The French government has extended a drastic series of security measures unveiled after the mid-July attacks in Nice, including a state of emergency that invests it with broad powers to detain and search people, electronics and residences without a judge’s approval. Some 10,000 members of the military have been ordered to guard public sites thought to be likely targets. And Mr. Hollande has promised to step up airstrikes against IS targets in Syria and Iraq.

But the Hollande administration has faced withering criticism from the opposition and an upsurge of public resentment over its inability to prevent terrorist attacks. Nearly 90 percent of the public now disapprove of their president’s performance, according to CBS.

Former French president Nicolas Sarkozy, a conservative opponent of the socialist Hollande, has accused the government of "clinging to a mindset that is out of touch with reality," telling Le Monde, "All this violence and barbarism has paralyzed the French left since January 2015," when the first of the current string of terrorist incidents occurred.

__Rows__
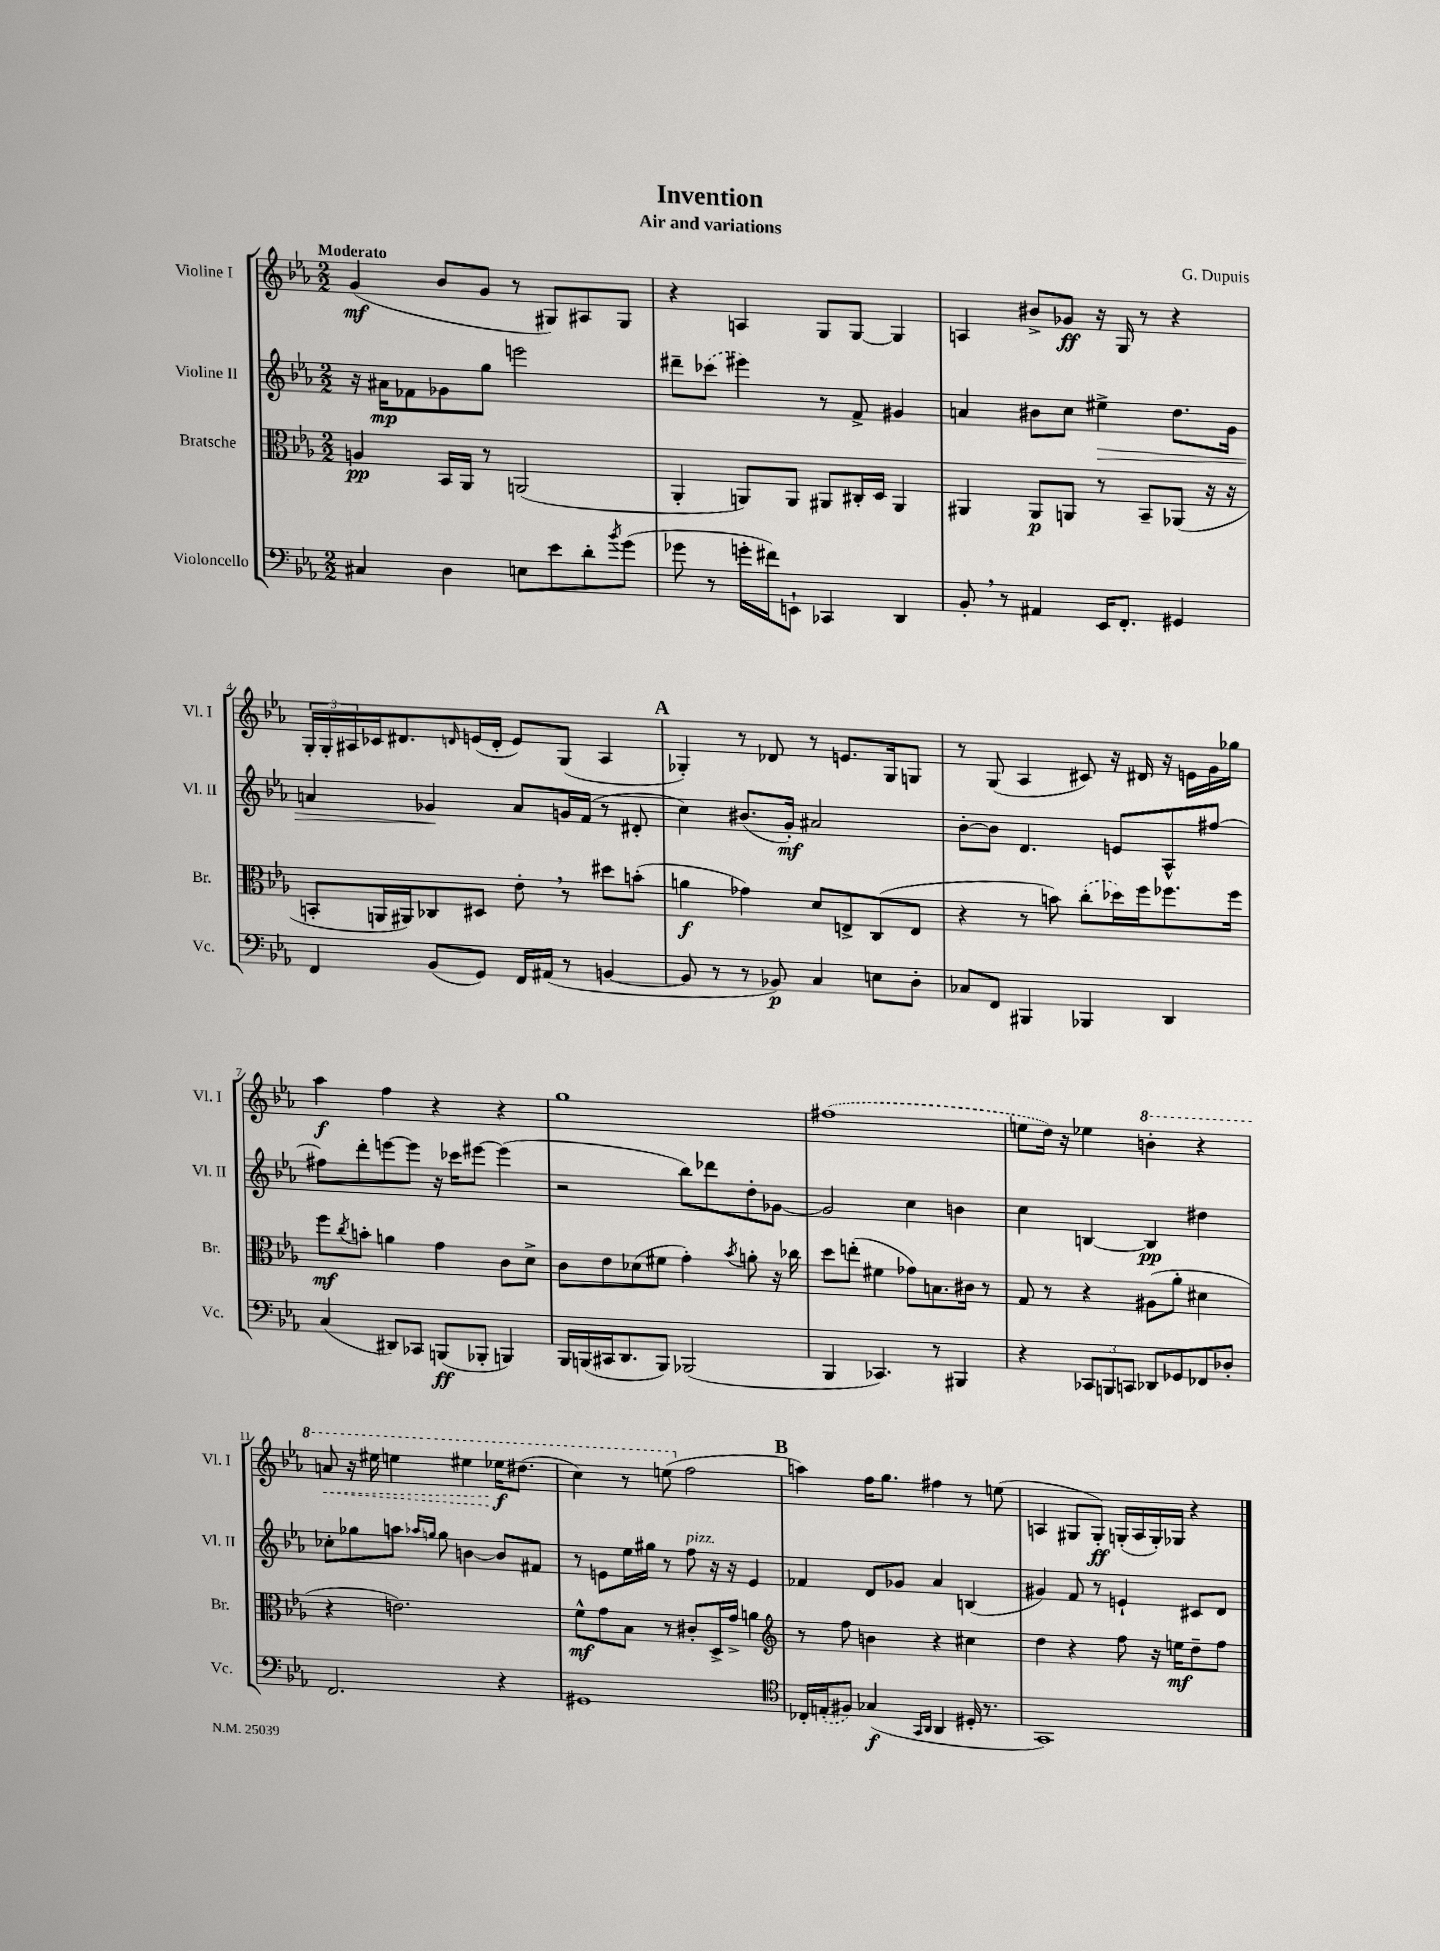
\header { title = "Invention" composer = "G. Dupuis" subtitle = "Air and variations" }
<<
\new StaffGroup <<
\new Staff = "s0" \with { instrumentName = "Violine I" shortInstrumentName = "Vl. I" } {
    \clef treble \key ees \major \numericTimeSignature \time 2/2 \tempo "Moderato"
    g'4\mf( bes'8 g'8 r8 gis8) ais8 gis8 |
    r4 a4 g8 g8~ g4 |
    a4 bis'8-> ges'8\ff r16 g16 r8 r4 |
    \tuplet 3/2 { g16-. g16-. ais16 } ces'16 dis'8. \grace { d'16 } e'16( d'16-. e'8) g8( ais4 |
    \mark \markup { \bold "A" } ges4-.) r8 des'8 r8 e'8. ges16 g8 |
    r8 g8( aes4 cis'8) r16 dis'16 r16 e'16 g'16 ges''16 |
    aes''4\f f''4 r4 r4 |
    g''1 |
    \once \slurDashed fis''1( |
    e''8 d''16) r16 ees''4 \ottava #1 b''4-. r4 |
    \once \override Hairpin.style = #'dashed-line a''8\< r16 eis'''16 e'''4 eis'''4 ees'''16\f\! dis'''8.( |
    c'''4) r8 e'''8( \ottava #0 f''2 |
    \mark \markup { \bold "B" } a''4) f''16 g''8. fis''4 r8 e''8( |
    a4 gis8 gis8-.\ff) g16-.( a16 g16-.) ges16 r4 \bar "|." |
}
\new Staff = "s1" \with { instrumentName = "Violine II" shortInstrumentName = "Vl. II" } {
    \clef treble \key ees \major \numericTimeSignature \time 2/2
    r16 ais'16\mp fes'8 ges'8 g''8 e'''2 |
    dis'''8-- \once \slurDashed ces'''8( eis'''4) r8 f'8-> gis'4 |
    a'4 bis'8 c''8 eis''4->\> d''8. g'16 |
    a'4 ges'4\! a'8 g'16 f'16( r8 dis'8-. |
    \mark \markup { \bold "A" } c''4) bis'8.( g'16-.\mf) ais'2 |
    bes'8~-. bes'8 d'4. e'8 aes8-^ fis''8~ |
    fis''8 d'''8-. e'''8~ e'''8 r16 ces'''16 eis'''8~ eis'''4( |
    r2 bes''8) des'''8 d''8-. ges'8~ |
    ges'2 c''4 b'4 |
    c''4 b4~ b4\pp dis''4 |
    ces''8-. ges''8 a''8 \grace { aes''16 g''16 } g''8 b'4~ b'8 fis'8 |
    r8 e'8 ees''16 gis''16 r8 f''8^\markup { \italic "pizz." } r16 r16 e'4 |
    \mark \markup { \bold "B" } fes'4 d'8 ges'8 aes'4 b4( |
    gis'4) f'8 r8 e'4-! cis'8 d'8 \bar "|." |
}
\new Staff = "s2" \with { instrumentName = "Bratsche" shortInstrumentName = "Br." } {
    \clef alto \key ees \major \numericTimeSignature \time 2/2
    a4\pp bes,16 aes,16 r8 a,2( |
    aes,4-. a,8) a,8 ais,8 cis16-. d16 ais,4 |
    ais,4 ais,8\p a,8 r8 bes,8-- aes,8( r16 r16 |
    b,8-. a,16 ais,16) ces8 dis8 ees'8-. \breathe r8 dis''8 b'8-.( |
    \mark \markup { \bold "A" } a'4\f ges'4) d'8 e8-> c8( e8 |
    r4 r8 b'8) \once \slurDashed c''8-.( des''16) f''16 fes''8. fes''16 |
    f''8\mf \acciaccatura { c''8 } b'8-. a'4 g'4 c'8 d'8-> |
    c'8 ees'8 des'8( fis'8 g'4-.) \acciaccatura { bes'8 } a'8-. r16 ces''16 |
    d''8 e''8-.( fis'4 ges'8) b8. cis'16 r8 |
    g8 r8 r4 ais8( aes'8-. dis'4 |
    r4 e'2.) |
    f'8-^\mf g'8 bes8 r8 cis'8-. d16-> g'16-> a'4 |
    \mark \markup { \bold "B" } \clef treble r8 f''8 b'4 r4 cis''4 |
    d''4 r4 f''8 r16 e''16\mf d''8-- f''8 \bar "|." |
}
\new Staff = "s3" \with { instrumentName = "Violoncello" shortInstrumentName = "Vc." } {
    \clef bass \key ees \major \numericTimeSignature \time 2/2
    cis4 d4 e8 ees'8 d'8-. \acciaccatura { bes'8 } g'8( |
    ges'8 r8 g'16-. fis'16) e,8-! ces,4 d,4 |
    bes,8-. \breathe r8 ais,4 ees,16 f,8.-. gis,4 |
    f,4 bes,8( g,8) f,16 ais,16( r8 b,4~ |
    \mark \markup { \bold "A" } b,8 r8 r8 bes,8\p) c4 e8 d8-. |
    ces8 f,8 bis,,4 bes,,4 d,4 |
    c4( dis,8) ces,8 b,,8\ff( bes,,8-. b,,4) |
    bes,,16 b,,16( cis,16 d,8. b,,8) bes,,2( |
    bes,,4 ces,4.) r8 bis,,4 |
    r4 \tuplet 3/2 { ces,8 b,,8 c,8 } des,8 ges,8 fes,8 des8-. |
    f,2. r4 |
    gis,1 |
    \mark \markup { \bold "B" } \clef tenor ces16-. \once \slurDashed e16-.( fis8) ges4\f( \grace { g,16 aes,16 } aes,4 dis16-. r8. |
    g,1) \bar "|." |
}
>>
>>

__Short exercise A__
According to the passage on France's security measures, how many members of the military have been ordered to guard public sites?
__Short exercise B__
Carry on the passage on France's security measures, picking up right after its final sentence.

__Output A__
Some 10,000 members of the military.

__Output B__
After 84 people were killed in the attacks in Nice, The Christian Science Monitor noted that the seaside resort had become a locus of radicalization, with 120 people in the region leaving to join jihadist groups in Syria.

In the spring, the government took dozens of steps to fight radicalism; those included more police, more money, and more cooperation with other countries as well as local schools and social workers, to check the signs of radicalization. Authorities also visit prisons where radicals are trying to influence others, and have been clamping down on mosques to ban radical imams.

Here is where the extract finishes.